Given data:
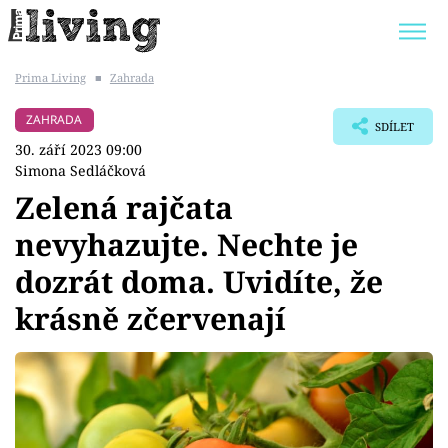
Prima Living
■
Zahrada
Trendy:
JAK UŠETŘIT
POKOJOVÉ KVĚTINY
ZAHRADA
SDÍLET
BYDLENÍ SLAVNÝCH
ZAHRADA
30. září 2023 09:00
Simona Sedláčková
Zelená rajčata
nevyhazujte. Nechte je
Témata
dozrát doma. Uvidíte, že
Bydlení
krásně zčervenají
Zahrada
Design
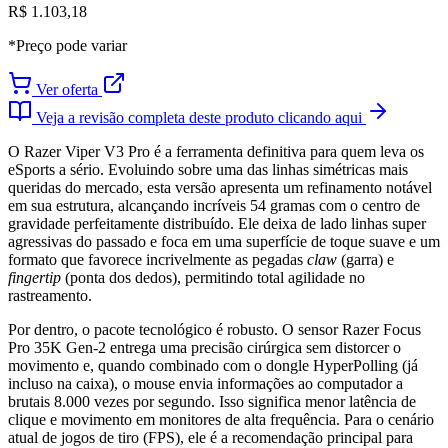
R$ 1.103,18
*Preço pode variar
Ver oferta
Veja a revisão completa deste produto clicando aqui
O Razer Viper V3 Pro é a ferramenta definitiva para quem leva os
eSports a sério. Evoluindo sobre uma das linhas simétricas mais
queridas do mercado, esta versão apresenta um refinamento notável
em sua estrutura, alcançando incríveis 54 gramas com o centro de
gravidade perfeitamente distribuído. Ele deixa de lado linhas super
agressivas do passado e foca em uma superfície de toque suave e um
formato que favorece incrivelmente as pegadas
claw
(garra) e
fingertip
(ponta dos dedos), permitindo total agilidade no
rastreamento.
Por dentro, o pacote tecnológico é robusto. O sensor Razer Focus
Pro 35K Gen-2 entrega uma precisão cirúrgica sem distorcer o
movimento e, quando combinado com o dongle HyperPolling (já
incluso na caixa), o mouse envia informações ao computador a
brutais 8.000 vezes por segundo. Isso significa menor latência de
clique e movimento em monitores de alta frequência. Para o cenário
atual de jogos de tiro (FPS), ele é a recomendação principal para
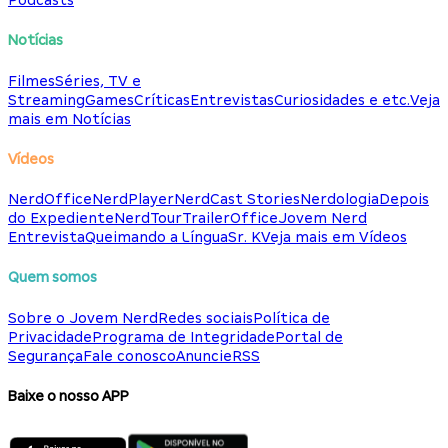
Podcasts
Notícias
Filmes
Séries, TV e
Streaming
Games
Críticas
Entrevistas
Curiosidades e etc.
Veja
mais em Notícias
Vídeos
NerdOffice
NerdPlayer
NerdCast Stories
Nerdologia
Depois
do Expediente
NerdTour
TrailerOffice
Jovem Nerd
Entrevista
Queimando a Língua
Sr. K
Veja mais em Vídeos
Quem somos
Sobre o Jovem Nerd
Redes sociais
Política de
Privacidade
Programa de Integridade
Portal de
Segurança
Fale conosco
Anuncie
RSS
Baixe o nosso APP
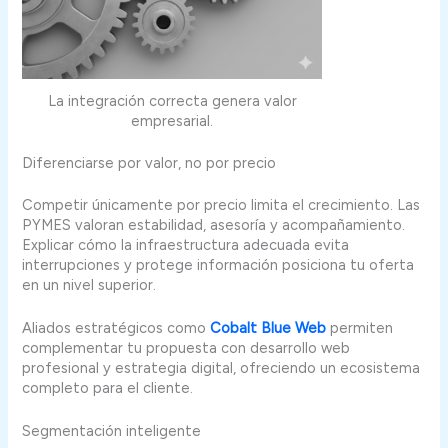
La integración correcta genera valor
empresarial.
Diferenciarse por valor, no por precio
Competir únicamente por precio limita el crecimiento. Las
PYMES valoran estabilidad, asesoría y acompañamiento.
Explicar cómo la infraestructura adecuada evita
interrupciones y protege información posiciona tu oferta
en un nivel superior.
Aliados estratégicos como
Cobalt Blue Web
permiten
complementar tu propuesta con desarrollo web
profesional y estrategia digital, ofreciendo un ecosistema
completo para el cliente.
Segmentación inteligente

Directive: Retype the whole listing. Keep every word exact but include no pictures.

Result of this exercise:
Prima Living
■
Zahrada
Trendy:
JAK UŠETŘIT
POKOJOVÉ KVĚTINY
ZAHRADA
SDÍLET
BYDLENÍ SLAVNÝCH
ZAHRADA
30. září 2023 09:00
Simona Sedláčková
Zelená rajčata
nevyhazujte. Nechte je
Témata
dozrát doma. Uvidíte, že
Bydlení
krásně zčervenají
Zahrada
Design
R$ 1.103,18
*Preço pode variar
Ver oferta
Veja a revisão completa deste produto clicando aqui
O Razer Viper V3 Pro é a ferramenta definitiva para quem leva os
eSports a sério. Evoluindo sobre uma das linhas simétricas mais
queridas do mercado, esta versão apresenta um refinamento notável
em sua estrutura, alcançando incríveis 54 gramas com o centro de
gravidade perfeitamente distribuído. Ele deixa de lado linhas super
agressivas do passado e foca em uma superfície de toque suave e um
formato que favorece incrivelmente as pegadas
claw
(garra) e
fingertip
(ponta dos dedos), permitindo total agilidade no
rastreamento.
Por dentro, o pacote tecnológico é robusto. O sensor Razer Focus
Pro 35K Gen-2 entrega uma precisão cirúrgica sem distorcer o
movimento e, quando combinado com o dongle HyperPolling (já
incluso na caixa), o mouse envia informações ao computador a
brutais 8.000 vezes por segundo. Isso significa menor latência de
clique e movimento em monitores de alta frequência. Para o cenário
atual de jogos de tiro (FPS), ele é a recomendação principal para
Podcasts
Notícias
Filmes
Séries, TV e
Streaming
Games
Críticas
Entrevistas
Curiosidades e etc.
Veja
mais em Notícias
Vídeos
NerdOffice
NerdPlayer
NerdCast Stories
Nerdologia
Depois
do Expediente
NerdTour
TrailerOffice
Jovem Nerd
Entrevista
Queimando a Língua
Sr. K
Veja mais em Vídeos
Quem somos
Sobre o Jovem Nerd
Redes sociais
Política de
Privacidade
Programa de Integridade
Portal de
Segurança
Fale conosco
Anuncie
RSS
Baixe o nosso APP
La integración correcta genera valor
empresarial.
Diferenciarse por valor, no por precio
Competir únicamente por precio limita el crecimiento. Las
PYMES valoran estabilidad, asesoría y acompañamiento.
Explicar cómo la infraestructura adecuada evita
interrupciones y protege información posiciona tu oferta
en un nivel superior.
Aliados estratégicos como
Cobalt Blue Web
permiten
complementar tu propuesta con desarrollo web
profesional y estrategia digital, ofreciendo un ecosistema
completo para el cliente.
Segmentación inteligente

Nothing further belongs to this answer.